Pero ayer volvimos a tropezar, esta vez de forma inesperada, con un buen grupo de pusilánimes o algo peor. Todos sabíamos que cuando había algún atentado determinados deportistas, escritores, intelectuales y artistas eludían
de forma más o menos educada pronunciarse sobre la atrocidad: no cogían
el teléfono o lo desconectaban, disimulaban diciendo de sí mismos que
no estaban en casa o simplemente rehusaban pronunciarse con la inverosímil excusa de que no hablan de política.
Algunos de ellos han vuelto a recurrir a este último argumento para no
pronunciarse. Y no estoy acusando a varios de los encuestados que desde
hace algún tiempo viven muy lejos y han podido perder la perspectiva de
la importancia real del asunto. Me refiero a personas que están
entre nosotros, tomando cañas en los mismos bares, leyendo los mismos
periódicos, votando en las mismas elecciones.

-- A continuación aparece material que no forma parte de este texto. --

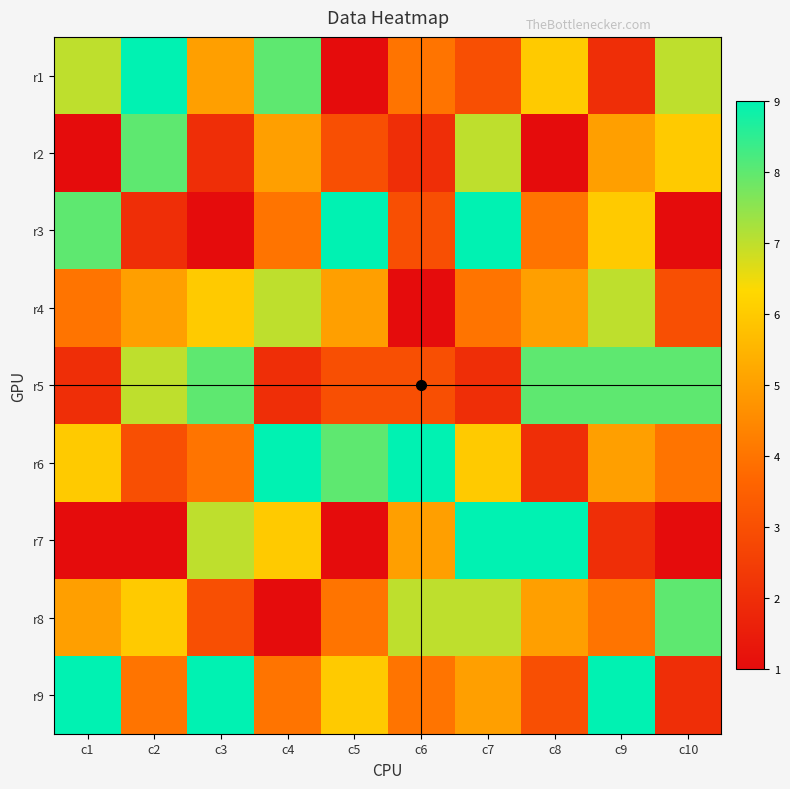

Reading right to left, transcribe all the data shown in this chart.

r1: c10=7	c9=2	c8=6	c7=3	c6=4	c5=1	c4=8	c3=5	c2=9	c1=7
r2: c10=6	c9=5	c8=1	c7=7	c6=2	c5=3	c4=5	c3=2	c2=8	c1=1
r3: c10=1	c9=6	c8=4	c7=9	c6=3	c5=9	c4=4	c3=1	c2=2	c1=8
r4: c10=3	c9=7	c8=5	c7=4	c6=1	c5=5	c4=7	c3=6	c2=5	c1=4
r5: c10=8	c9=8	c8=8	c7=2	c6=3	c5=3	c4=2	c3=8	c2=7	c1=2
r6: c10=4	c9=5	c8=2	c7=6	c6=9	c5=8	c4=9	c3=4	c2=3	c1=6
r7: c10=1	c9=2	c8=9	c7=9	c6=5	c5=1	c4=6	c3=7	c2=1	c1=1
r8: c10=8	c9=4	c8=5	c7=7	c6=7	c5=4	c4=1	c3=3	c2=6	c1=5
r9: c10=2	c9=9	c8=3	c7=5	c6=4	c5=6	c4=4	c3=9	c2=4	c1=9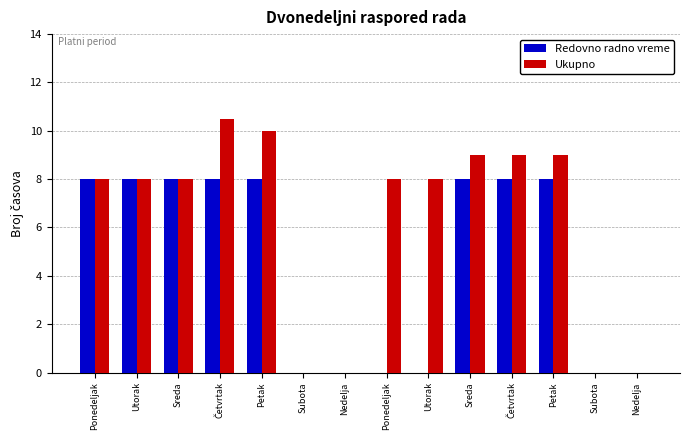

How many groups of bars are there?

14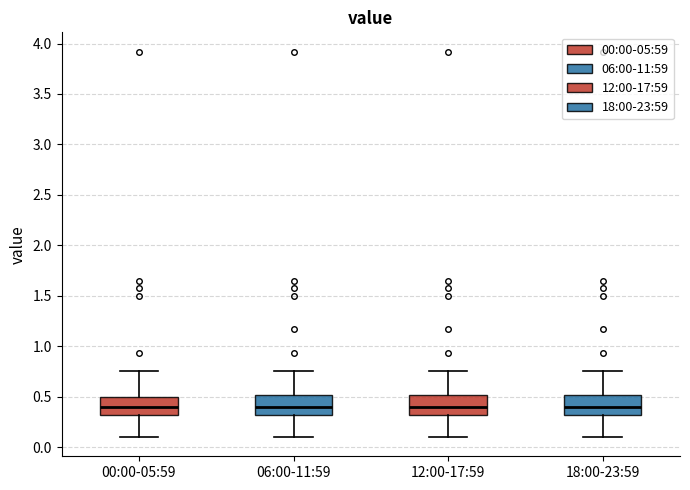

Reading left to right, transcribe this box plot: for each box, give where its median line is, the range the box spans, and where its two whiskers end, as read against the y-axis. The values are not printed on the chart, so give them approximately, as read against the axis.

00:00-05:59: median 0.40, box 0.30 to 0.50, whiskers 0.10 to 0.75
06:00-11:59: median 0.40, box 0.30 to 0.50, whiskers 0.10 to 0.75
12:00-17:59: median 0.40, box 0.30 to 0.50, whiskers 0.10 to 0.75
18:00-23:59: median 0.40, box 0.30 to 0.50, whiskers 0.10 to 0.75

No sé qué pretenden. No sé si son pusilánimes o mantienen una
estrategia calculada de ambigüedad para que nadie pueda pensar que
están “en el otro bando”, sea el otro el bando que sea. En cualquier caso, son los mismos que periódicamente reclaman
a los periodistas que hablemos de su nuevo libro, su estreno o su
fichaje. Y esperan que la sociedad les lea, vaya al cine o jalee sus
goles. Ante estos pusilánimes -o algo peor-, lo mejor que
podríamos hacer todos, cuando ellos nos reclamen su apoyo, es
asegurarles que nosotros tampoco entramos en política.